• Description of the task: Output each entry exactly; skip nothing.

Start Data section

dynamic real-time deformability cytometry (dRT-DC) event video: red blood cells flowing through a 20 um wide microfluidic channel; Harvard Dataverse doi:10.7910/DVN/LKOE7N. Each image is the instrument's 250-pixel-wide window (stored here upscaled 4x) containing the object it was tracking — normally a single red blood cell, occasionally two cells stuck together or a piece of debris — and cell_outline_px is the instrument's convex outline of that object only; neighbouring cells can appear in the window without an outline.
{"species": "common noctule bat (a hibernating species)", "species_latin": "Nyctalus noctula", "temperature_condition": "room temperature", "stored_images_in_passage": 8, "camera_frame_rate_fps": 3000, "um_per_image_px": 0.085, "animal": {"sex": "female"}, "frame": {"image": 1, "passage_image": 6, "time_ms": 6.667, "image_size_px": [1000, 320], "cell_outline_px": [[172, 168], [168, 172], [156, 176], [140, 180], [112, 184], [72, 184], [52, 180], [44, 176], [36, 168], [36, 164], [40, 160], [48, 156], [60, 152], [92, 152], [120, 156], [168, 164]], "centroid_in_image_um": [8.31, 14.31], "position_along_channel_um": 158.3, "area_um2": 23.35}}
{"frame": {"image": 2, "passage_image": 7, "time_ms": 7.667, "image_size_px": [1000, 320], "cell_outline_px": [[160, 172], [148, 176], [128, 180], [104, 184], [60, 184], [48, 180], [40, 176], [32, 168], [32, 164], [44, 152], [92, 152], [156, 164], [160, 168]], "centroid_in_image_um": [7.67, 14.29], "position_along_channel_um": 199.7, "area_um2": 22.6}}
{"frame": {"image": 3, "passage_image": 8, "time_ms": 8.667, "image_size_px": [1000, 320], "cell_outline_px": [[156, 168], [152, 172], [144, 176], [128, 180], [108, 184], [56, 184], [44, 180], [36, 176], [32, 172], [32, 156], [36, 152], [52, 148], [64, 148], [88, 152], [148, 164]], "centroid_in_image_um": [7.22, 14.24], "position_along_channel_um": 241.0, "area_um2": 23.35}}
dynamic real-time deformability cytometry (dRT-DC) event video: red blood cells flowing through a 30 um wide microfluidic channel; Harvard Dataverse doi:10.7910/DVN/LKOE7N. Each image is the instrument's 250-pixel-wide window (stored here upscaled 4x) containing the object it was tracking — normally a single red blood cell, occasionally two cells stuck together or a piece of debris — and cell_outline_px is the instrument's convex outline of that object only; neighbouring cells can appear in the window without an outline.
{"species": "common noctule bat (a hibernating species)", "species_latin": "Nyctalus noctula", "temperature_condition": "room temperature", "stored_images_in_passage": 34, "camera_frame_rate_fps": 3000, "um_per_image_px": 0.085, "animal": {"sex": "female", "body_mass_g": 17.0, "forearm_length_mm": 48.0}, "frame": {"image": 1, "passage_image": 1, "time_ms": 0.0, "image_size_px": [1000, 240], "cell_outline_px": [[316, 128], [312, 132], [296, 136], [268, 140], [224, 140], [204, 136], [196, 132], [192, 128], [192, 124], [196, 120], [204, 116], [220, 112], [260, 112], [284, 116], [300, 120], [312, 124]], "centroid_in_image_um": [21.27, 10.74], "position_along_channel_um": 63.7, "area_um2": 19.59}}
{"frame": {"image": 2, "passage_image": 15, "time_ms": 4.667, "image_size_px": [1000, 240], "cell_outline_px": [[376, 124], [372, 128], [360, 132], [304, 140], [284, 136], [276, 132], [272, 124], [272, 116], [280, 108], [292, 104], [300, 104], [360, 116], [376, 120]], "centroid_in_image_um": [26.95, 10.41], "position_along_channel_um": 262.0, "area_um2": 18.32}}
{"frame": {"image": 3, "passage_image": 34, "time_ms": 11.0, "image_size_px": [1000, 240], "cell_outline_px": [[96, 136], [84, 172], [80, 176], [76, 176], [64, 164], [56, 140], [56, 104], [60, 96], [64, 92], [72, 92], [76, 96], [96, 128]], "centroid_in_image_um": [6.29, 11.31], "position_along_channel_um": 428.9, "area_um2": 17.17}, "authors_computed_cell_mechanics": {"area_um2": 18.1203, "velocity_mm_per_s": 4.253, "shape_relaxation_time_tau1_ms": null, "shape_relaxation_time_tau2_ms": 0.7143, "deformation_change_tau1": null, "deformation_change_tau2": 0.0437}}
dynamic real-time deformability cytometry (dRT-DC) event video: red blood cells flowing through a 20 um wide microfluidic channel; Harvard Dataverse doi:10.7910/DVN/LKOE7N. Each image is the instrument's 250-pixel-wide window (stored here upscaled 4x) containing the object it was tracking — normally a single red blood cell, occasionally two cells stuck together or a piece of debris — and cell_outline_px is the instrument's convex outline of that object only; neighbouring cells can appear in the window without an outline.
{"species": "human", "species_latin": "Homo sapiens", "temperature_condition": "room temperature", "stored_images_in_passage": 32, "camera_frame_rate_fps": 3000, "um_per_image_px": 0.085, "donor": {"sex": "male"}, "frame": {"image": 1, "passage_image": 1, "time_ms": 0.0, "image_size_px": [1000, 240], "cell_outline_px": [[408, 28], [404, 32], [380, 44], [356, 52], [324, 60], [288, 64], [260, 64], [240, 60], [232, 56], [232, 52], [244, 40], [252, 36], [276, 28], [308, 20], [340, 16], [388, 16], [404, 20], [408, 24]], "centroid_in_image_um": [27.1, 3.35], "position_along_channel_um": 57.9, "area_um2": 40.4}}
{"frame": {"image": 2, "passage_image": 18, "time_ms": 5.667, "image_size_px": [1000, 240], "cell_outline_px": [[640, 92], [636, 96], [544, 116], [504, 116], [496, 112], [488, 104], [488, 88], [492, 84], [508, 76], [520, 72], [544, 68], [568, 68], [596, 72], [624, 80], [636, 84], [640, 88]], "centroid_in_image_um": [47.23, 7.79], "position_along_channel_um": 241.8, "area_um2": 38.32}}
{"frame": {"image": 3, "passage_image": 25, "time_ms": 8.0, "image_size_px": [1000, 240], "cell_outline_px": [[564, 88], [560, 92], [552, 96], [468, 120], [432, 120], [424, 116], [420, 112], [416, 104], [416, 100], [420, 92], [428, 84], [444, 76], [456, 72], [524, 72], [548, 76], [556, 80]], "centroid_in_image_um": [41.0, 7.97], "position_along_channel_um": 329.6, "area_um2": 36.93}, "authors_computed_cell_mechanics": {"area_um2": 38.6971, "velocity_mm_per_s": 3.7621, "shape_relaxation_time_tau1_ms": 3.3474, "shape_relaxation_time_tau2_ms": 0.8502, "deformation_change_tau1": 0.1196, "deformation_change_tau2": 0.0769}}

End Data section

• Correct output:
dynamic real-time deformability cytometry (dRT-DC) event video: red blood cells flowing through a 20 um wide microfluidic channel; Harvard Dataverse doi:10.7910/DVN/LKOE7N. Each image is the instrument's 250-pixel-wide window (stored here upscaled 4x) containing the object it was tracking — normally a single red blood cell, occasionally two cells stuck together or a piece of debris — and cell_outline_px is the instrument's convex outline of that object only; neighbouring cells can appear in the window without an outline.
{"species": "common noctule bat (a hibernating species)", "species_latin": "Nyctalus noctula", "temperature_condition": "room temperature", "stored_images_in_passage": 8, "camera_frame_rate_fps": 3000, "um_per_image_px": 0.085, "animal": {"sex": "female"}, "frame": {"image": 1, "passage_image": 6, "time_ms": 6.667, "image_size_px": [1000, 320], "cell_outline_px": [[172, 168], [168, 172], [156, 176], [140, 180], [112, 184], [72, 184], [52, 180], [44, 176], [36, 168], [36, 164], [40, 160], [48, 156], [60, 152], [92, 152], [120, 156], [168, 164]], "centroid_in_image_um": [8.31, 14.31], "position_along_channel_um": 158.3, "area_um2": 23.35}}
{"frame": {"image": 2, "passage_image": 7, "time_ms": 7.667, "image_size_px": [1000, 320], "cell_outline_px": [[160, 172], [148, 176], [128, 180], [104, 184], [60, 184], [48, 180], [40, 176], [32, 168], [32, 164], [44, 152], [92, 152], [156, 164], [160, 168]], "centroid_in_image_um": [7.67, 14.29], "position_along_channel_um": 199.7, "area_um2": 22.6}}
{"frame": {"image": 3, "passage_image": 8, "time_ms": 8.667, "image_size_px": [1000, 320], "cell_outline_px": [[156, 168], [152, 172], [144, 176], [128, 180], [108, 184], [56, 184], [44, 180], [36, 176], [32, 172], [32, 156], [36, 152], [52, 148], [64, 148], [88, 152], [148, 164]], "centroid_in_image_um": [7.22, 14.24], "position_along_channel_um": 241.0, "area_um2": 23.35}}
dynamic real-time deformability cytometry (dRT-DC) event video: red blood cells flowing through a 30 um wide microfluidic channel; Harvard Dataverse doi:10.7910/DVN/LKOE7N. Each image is the instrument's 250-pixel-wide window (stored here upscaled 4x) containing the object it was tracking — normally a single red blood cell, occasionally two cells stuck together or a piece of debris — and cell_outline_px is the instrument's convex outline of that object only; neighbouring cells can appear in the window without an outline.
{"species": "common noctule bat (a hibernating species)", "species_latin": "Nyctalus noctula", "temperature_condition": "room temperature", "stored_images_in_passage": 34, "camera_frame_rate_fps": 3000, "um_per_image_px": 0.085, "animal": {"sex": "female", "body_mass_g": 17.0, "forearm_length_mm": 48.0}, "frame": {"image": 1, "passage_image": 1, "time_ms": 0.0, "image_size_px": [1000, 240], "cell_outline_px": [[316, 128], [312, 132], [296, 136], [268, 140], [224, 140], [204, 136], [196, 132], [192, 128], [192, 124], [196, 120], [204, 116], [220, 112], [260, 112], [284, 116], [300, 120], [312, 124]], "centroid_in_image_um": [21.27, 10.74], "position_along_channel_um": 63.7, "area_um2": 19.59}}
{"frame": {"image": 2, "passage_image": 15, "time_ms": 4.667, "image_size_px": [1000, 240], "cell_outline_px": [[376, 124], [372, 128], [360, 132], [304, 140], [284, 136], [276, 132], [272, 124], [272, 116], [280, 108], [292, 104], [300, 104], [360, 116], [376, 120]], "centroid_in_image_um": [26.95, 10.41], "position_along_channel_um": 262.0, "area_um2": 18.32}}
{"frame": {"image": 3, "passage_image": 34, "time_ms": 11.0, "image_size_px": [1000, 240], "cell_outline_px": [[96, 136], [84, 172], [80, 176], [76, 176], [64, 164], [56, 140], [56, 104], [60, 96], [64, 92], [72, 92], [76, 96], [96, 128]], "centroid_in_image_um": [6.29, 11.31], "position_along_channel_um": 428.9, "area_um2": 17.17}, "authors_computed_cell_mechanics": {"area_um2": 18.1203, "velocity_mm_per_s": 4.253, "shape_relaxation_time_tau1_ms": null, "shape_relaxation_time_tau2_ms": 0.7143, "deformation_change_tau1": null, "deformation_change_tau2": 0.0437}}
dynamic real-time deformability cytometry (dRT-DC) event video: red blood cells flowing through a 20 um wide microfluidic channel; Harvard Dataverse doi:10.7910/DVN/LKOE7N. Each image is the instrument's 250-pixel-wide window (stored here upscaled 4x) containing the object it was tracking — normally a single red blood cell, occasionally two cells stuck together or a piece of debris — and cell_outline_px is the instrument's convex outline of that object only; neighbouring cells can appear in the window without an outline.
{"species": "human", "species_latin": "Homo sapiens", "temperature_condition": "room temperature", "stored_images_in_passage": 32, "camera_frame_rate_fps": 3000, "um_per_image_px": 0.085, "donor": {"sex": "male"}, "frame": {"image": 1, "passage_image": 1, "time_ms": 0.0, "image_size_px": [1000, 240], "cell_outline_px": [[408, 28], [404, 32], [380, 44], [356, 52], [324, 60], [288, 64], [260, 64], [240, 60], [232, 56], [232, 52], [244, 40], [252, 36], [276, 28], [308, 20], [340, 16], [388, 16], [404, 20], [408, 24]], "centroid_in_image_um": [27.1, 3.35], "position_along_channel_um": 57.9, "area_um2": 40.4}}
{"frame": {"image": 2, "passage_image": 18, "time_ms": 5.667, "image_size_px": [1000, 240], "cell_outline_px": [[640, 92], [636, 96], [544, 116], [504, 116], [496, 112], [488, 104], [488, 88], [492, 84], [508, 76], [520, 72], [544, 68], [568, 68], [596, 72], [624, 80], [636, 84], [640, 88]], "centroid_in_image_um": [47.23, 7.79], "position_along_channel_um": 241.8, "area_um2": 38.32}}
{"frame": {"image": 3, "passage_image": 25, "time_ms": 8.0, "image_size_px": [1000, 240], "cell_outline_px": [[564, 88], [560, 92], [552, 96], [468, 120], [432, 120], [424, 116], [420, 112], [416, 104], [416, 100], [420, 92], [428, 84], [444, 76], [456, 72], [524, 72], [548, 76], [556, 80]], "centroid_in_image_um": [41.0, 7.97], "position_along_channel_um": 329.6, "area_um2": 36.93}, "authors_computed_cell_mechanics": {"area_um2": 38.6971, "velocity_mm_per_s": 3.7621, "shape_relaxation_time_tau1_ms": 3.3474, "shape_relaxation_time_tau2_ms": 0.8502, "deformation_change_tau1": 0.1196, "deformation_change_tau2": 0.0769}}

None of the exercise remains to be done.